L405: describe A and E value

Author Response

Dear reviewer, thank you for your attention and contribution to our work. Below are the detailed points of the suggested revisions:

1. L25-27: indicate consequently whether KI or I was applied in this study. Unify throughout the paper.

Answer: The issue has been clarified.

2. L71-74: firstly indicate the ubiquitous role of antioxidant enzymes in mitigating different abiotic stresses (climatic conditions, pesticides, heavy metals). For this purpose the Authors may refer to the following reference: https://doi.org/10.1016/j.scienta.2022.110988.

Answer: The issue has been clarified.

3. L106: the highest root:shoot ratio was noticed with 20 µM in Fig. 1

Answer: The issue has been clarified.

4. L154: in Fig. 2 D, E, F max KI concentration is 50 µM, while in others 40 µM.

Answer: The issue has been clarified.

5. L157: unify the meaning of the bars. Red column indicate water deficit, while blue one irrigated condition. This mistake is also shown in Fig. 3, 4, 5. Indicate the meaning of blue and red bar directly on the Figure as it is in Fig. 1.

Answer: The issue has been clarified.

6. L257 and L276: add a scale with colors and numbers referring to the Pearson correlation. Why are some correlation coefficients not included and shown as empty?

Answer: The issue has been clarified. Spaces represent non-significant correlation between variables, this information was added to the captioned figure.

7. L259: ‘response to water deficit’ – rather, it refers to irrigated treatments.

Answer: The issue has been clarified.

8. L390: indicate pot dimensions. How many plants were cultivated in one pot?

Answer: The issue has been clarified. The capacity of the pot was incorrectly informed, i.e., the pot had a capacity of 1000g and the information was corrected in the text.

9. L390: indicate pot dimensions. How many plants were cultivated in one pot?

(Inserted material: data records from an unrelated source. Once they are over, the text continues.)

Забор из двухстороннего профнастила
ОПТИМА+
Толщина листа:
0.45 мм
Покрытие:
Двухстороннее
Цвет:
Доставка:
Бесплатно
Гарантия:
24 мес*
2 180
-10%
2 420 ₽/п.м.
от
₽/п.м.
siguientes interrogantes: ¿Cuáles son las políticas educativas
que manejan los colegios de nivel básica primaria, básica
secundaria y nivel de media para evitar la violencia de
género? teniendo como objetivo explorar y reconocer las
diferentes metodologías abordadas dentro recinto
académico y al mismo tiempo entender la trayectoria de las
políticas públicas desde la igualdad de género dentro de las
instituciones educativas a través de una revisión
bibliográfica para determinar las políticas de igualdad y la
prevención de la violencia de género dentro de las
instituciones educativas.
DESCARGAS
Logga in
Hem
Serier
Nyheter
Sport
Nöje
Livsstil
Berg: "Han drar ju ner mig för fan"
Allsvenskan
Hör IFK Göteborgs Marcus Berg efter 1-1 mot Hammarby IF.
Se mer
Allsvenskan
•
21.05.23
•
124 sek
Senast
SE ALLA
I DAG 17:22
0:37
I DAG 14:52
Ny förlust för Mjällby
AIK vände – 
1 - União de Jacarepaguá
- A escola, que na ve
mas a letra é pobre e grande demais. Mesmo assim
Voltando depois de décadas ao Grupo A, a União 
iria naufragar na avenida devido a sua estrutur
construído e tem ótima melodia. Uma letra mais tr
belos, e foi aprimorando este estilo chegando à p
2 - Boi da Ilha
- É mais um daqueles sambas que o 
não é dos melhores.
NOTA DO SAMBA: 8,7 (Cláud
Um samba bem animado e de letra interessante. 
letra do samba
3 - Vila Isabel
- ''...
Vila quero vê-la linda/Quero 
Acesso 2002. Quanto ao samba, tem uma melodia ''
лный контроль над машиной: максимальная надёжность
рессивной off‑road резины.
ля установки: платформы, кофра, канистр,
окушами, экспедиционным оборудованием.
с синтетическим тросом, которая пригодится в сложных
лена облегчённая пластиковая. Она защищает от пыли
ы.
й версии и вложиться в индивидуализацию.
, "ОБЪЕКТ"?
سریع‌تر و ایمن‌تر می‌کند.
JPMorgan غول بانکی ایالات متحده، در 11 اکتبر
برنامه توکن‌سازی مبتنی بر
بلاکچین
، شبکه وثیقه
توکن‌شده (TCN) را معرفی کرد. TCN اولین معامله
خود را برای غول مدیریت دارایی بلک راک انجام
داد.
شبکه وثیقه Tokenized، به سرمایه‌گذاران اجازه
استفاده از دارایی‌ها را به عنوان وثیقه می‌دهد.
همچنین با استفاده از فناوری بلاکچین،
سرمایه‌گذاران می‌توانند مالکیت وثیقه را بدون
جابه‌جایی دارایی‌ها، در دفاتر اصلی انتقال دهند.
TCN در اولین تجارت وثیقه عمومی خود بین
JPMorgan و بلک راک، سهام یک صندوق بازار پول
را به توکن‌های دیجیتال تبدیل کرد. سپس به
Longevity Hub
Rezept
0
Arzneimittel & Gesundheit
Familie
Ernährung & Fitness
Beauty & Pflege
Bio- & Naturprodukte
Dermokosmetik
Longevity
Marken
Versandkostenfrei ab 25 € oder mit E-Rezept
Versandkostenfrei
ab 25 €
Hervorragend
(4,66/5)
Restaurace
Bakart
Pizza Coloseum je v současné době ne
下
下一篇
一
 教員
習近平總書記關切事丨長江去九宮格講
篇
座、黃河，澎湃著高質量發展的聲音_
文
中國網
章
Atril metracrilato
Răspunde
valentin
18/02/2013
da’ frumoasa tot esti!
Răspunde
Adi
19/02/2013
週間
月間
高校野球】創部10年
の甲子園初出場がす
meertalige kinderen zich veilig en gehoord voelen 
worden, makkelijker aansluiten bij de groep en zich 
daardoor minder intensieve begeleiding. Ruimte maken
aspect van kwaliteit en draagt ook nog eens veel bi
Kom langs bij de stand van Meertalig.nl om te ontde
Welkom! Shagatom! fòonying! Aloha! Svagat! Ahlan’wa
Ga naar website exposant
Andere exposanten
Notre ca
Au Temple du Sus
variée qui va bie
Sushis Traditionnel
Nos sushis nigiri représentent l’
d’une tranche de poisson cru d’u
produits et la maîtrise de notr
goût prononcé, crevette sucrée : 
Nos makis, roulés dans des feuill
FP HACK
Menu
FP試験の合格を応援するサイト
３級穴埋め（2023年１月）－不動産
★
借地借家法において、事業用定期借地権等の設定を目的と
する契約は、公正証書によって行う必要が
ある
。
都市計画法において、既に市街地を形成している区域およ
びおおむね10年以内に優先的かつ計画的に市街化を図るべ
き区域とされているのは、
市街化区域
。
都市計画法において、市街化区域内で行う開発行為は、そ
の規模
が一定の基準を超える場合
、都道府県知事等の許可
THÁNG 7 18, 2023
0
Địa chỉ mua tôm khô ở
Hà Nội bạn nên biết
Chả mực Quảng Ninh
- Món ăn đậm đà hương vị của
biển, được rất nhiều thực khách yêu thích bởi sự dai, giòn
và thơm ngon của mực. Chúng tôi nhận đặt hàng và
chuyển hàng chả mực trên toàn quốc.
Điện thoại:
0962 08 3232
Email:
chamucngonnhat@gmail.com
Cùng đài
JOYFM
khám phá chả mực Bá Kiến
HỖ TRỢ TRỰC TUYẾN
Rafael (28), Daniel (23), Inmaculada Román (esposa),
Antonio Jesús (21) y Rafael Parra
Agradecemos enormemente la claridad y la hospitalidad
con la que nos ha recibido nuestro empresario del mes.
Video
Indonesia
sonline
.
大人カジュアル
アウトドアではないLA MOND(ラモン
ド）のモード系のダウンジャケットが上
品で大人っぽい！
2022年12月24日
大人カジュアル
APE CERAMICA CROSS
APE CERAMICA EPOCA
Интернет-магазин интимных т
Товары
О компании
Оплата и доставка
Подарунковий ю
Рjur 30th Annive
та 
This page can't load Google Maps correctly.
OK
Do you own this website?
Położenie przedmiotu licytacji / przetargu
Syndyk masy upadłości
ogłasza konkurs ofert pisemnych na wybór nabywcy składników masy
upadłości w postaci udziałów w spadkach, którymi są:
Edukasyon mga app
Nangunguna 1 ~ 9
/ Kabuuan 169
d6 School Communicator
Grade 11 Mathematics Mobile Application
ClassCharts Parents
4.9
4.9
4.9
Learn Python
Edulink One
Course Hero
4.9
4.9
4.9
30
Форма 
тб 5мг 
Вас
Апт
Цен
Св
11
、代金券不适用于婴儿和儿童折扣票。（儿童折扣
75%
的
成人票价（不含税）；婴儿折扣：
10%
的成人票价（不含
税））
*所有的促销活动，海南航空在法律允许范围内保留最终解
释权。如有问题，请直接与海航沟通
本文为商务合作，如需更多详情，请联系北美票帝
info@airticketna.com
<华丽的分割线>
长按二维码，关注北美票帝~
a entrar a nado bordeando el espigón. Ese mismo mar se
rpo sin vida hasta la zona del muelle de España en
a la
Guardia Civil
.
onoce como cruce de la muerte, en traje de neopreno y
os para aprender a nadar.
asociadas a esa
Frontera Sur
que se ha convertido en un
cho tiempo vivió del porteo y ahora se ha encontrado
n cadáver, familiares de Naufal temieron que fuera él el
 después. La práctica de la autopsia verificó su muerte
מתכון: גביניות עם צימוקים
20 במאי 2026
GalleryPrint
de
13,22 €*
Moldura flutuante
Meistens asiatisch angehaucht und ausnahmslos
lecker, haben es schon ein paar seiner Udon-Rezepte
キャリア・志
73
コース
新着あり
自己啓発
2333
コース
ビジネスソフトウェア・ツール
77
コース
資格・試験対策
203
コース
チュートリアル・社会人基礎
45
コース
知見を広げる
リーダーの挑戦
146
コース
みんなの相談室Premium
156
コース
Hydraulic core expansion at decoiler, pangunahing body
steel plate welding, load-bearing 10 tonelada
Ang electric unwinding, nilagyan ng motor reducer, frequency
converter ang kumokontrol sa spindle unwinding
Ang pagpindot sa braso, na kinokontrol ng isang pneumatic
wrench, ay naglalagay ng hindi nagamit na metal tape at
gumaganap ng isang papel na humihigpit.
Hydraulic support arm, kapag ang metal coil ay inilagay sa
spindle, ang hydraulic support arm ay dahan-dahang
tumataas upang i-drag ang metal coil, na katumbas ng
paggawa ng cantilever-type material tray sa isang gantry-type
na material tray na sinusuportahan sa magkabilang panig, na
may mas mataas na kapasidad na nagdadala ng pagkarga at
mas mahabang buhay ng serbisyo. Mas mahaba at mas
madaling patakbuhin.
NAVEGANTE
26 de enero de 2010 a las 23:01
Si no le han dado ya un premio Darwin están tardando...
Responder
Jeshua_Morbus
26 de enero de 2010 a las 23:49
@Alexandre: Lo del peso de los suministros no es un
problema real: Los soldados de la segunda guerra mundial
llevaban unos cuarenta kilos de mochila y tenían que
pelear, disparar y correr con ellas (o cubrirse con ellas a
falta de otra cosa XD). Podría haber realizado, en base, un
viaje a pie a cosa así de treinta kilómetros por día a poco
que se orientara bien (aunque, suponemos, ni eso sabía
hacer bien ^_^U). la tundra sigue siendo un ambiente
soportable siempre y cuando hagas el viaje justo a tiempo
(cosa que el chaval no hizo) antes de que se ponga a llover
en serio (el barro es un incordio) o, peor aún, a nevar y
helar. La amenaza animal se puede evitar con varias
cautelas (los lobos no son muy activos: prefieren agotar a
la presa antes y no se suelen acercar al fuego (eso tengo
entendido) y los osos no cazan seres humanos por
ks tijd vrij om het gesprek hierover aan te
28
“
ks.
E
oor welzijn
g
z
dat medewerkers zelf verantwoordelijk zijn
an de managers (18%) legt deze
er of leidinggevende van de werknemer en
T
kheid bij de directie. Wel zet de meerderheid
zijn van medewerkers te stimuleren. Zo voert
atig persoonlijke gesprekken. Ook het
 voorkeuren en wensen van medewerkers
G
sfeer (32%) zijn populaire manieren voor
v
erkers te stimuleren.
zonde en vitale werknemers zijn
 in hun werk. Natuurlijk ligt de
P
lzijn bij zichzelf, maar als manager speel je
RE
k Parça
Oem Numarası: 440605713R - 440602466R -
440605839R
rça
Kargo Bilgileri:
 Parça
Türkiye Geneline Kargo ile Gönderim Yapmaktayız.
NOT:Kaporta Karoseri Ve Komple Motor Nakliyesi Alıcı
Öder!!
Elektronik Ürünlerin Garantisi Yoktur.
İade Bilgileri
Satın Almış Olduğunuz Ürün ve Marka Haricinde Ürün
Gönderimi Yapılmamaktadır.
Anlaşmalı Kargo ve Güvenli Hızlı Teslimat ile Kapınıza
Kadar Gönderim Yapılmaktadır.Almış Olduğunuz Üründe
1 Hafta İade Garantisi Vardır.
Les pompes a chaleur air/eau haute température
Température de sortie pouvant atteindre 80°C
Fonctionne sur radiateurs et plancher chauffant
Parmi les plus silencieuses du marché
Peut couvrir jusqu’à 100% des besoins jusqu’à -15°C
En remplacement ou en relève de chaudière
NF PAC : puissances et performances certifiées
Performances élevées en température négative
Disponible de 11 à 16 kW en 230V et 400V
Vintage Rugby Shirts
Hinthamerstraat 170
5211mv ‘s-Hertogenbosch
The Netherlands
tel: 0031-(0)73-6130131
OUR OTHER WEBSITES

Answer: The issue has been clarified.

Round 2

Reviewer 2 Report

Modifications  have been made.

Author Response

Thanks

Reviewer 3 Report

The Authors have corrected the manuscript according to the comments. However, in L71-76, the background of antioxidant system description is insufficient to highlight the importance of this mechanism related to the content of this study. Please describe the ubiquitous role of antioxidant enzymes in mitigating different abiotic stresses (climatic conditions, pesticides, heavy metals). For this purpose the Authors may refer to the following reference: https://doi.org/10.1016/j.scienta.2022.110988

Author Response

Dear reviewer, thank you for your contribution. This is a well-described mechanism that has been confirmed in several studies. Furthermore, we have well described how these enzymes play a role in the cellular detoxification process by ROS (lines 72-78). We understand that the main focus of our manuscript is whether iodine can potentiate these responses in plants under water deficit, as it occurs in other types of situations, which is described in our text (Lines 78-82) and confirmed by our results. However, we understand that the suggestions made go towards adding references that emphasize this role of antioxidant enzymes in stress. Thus, we have added quotes from works that support our descriptions.

Round 3

Reviewer 3 Report

It can be stated that the Authors have corrected the manuscript. I have no more comments.